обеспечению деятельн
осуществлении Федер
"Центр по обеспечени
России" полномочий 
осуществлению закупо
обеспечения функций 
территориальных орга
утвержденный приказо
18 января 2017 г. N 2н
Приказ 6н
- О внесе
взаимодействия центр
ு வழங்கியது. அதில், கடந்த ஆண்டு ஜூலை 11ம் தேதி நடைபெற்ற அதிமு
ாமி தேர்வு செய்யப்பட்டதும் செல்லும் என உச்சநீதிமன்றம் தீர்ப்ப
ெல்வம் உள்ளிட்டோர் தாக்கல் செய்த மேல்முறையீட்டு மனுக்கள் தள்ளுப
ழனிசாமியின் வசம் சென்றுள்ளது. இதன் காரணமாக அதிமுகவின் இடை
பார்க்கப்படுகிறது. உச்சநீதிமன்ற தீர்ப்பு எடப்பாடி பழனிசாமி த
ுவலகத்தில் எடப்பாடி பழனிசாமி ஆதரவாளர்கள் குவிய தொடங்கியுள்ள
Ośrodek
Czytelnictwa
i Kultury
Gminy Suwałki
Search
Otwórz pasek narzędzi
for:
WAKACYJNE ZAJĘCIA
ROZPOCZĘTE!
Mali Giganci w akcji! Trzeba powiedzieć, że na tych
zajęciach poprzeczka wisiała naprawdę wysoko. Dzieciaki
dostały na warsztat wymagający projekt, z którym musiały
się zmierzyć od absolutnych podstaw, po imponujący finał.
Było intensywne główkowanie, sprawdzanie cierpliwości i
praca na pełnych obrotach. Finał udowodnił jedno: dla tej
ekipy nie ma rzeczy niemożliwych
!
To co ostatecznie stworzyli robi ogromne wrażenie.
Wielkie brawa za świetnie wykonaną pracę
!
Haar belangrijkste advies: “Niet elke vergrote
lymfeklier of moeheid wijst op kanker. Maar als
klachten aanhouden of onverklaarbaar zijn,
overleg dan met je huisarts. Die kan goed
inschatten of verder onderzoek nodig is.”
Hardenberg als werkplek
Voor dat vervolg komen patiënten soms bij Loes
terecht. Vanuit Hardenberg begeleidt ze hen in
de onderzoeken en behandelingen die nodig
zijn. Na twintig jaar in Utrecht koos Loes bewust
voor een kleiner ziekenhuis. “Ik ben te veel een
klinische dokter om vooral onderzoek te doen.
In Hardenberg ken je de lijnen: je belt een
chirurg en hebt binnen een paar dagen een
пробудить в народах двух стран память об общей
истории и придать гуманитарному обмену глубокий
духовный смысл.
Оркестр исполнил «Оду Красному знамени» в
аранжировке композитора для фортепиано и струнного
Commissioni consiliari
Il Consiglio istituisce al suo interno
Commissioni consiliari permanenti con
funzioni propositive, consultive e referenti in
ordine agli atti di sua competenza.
----------------------------------------
_GOAL OF THE EXERCISE_: From the first line of the listing above through the line that contains "பார்க்கப்படுகிறது. உச்சநீதிமன்ற தீர்ப்பு", set down each line without alteration, and nothing else.

_FINAL ANSWER_:
обеспечению деятельн
осуществлении Федер
"Центр по обеспечени
России" полномочий 
осуществлению закупо
обеспечения функций 
территориальных орга
утвержденный приказо
18 января 2017 г. N 2н
Приказ 6н
- О внесе
взаимодействия центр
ு வழங்கியது. அதில், கடந்த ஆண்டு ஜூலை 11ம் தேதி நடைபெற்ற அதிமு
ாமி தேர்வு செய்யப்பட்டதும் செல்லும் என உச்சநீதிமன்றம் தீர்ப்ப
ெல்வம் உள்ளிட்டோர் தாக்கல் செய்த மேல்முறையீட்டு மனுக்கள் தள்ளுப
ழனிசாமியின் வசம் சென்றுள்ளது. இதன் காரணமாக அதிமுகவின் இடை
பார்க்கப்படுகிறது. உச்சநீதிமன்ற தீர்ப்பு எடப்பாடி பழனிசாமி த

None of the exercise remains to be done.